The school knows the situation isn't working -- they are offering a fix. Try it and see what happens.
post #33 of 39

I would move him. His current class does NOT sound like a normal 1st grade. Neither of my sons have ever had a classmate who couldn't speak in complete sentences, except brand new immigrants (who could speak fine in their first language and learn English quick). Not even in preschool. I just don't think that would be a good situation for your son. 

The new class sounds like it could work well. My youngest son is in 1st grade. They are in ability groups in math, reading, and spelling. In math his class is counting money, adding, subtracting, and telling time. In reading he gets level "V" books for homework and works with another boy who also reads at a ~5th grade level. His spelling words last week included pleasure, civilized, and opposition. I don't think differentiating takes a lot of his teacher's time.
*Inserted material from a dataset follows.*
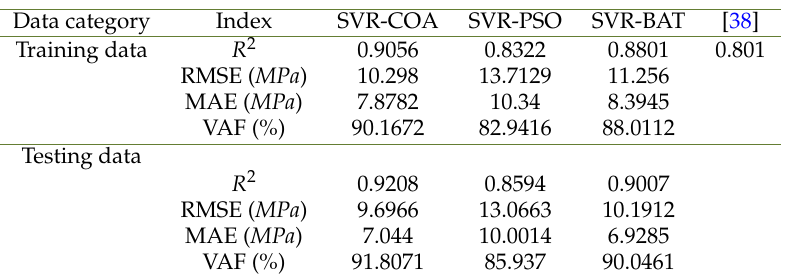
Table 4. The values of performance evaluation criteria.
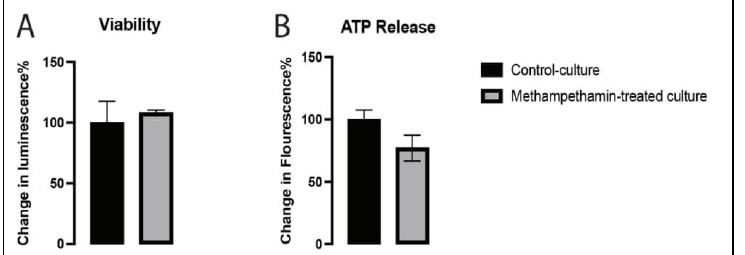
Figure 2. Effect of methamphetamine on the viability of embryonic ventral midbrain neurons (EVMNs) ( A ) and ATP release ( B ). The VMDNs on day three of culture were treated with 10 µM methamphetamine; control cultures were treated with phosphate-buffered saline (PBS). Data are expressed as mean ± SEM, n = three technical replicates, seven biological replicates (viability), and three biological replicates (ATP release). Data were analyzed using a t -test.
Between my two (older one is suspected ADHD and dysgraphic, younger is gifted) I have already met with both teachers this year. I was able to get in within two days each time. 

post #34 of 39

 

I lean toward Option 2, moving, as well, but do you know anything about the "new" teacher? I would probably try to get a little information about her/him first - personality, teaching style, preferred methods etc. I'm also wondering whether you couldn't convince the school's math coach to continue identifying appropriate materials and resources for him, since s/he is already familiar with your ds and his level of work. Even if he changes classes, he shouldn't have to start over entirely as far as differentiation goes. 

 

 

post #35 of 39
Thread Starter 
We did ask for him to move classrooms. All of his information on assessments will go with him, and the plan is that the new teacher will shadow each current teacher for a day to get an idea of how the students' schedules currently work. Then she will meet with the kids for a couple of transition days. I'm hoping that it goes okay, though DS really has had a lot of transition and stress from our family life in the past 6 months or so. I'm just not feeling awesome about his school right now and am not sure what we will do for the long term.

 

 

post #36 of 39

 

I hope the transition goes well and things improve quickly smile.gif.  Over the years, my dc have had to make several changes - moving homes, classes, schools and so on. I once worried a lot about how it would affect them, but they've become resilient, flexible, socially adept people. They are unafraid to take on new challenges because they know that they can manage. Hopefully, your ds will also develop some "survival skills", as we've come to call them.   

post #37 of 39
Quote:
Originally Posted by ollyoxenfree View Post

 

  Over the years, my dc have had to make several changes - moving homes, classes, schools and so on. I once worried a lot about how it would affect them, but they've become resilient, flexible, socially adept people. They are unafraid to take on new challenges because they know that they can manage.


 

This has been our experience too. Some of the transitions have been rough -- we've lived all over US and in two provinces of Canada. At times, it was hard on the kids. But ultimately those were the experiences that helped shape our children.

 

It's character building!

post #38 of 39
Quote:
Originally Posted by VisionaryMom View Post

 

 



I think that you made the right decision.  Yes, the change might throw your ds for a little bit, but ultimately, if he's getting his needs met in a better way, the change will be positive.  I don't think that it's fair for kids to be put in the role of "helper" when their own needs aren't being met.

post #39 of 39

I didn't bother writing move him, as it seemed like overkill. Yes, maybe there is a bit of chaos in his life right now, but the situation he was in seemed so unhealthy, that a little more short-term chaos would be worth it. Please keep us updated on how it goes with the new class and the new teacher.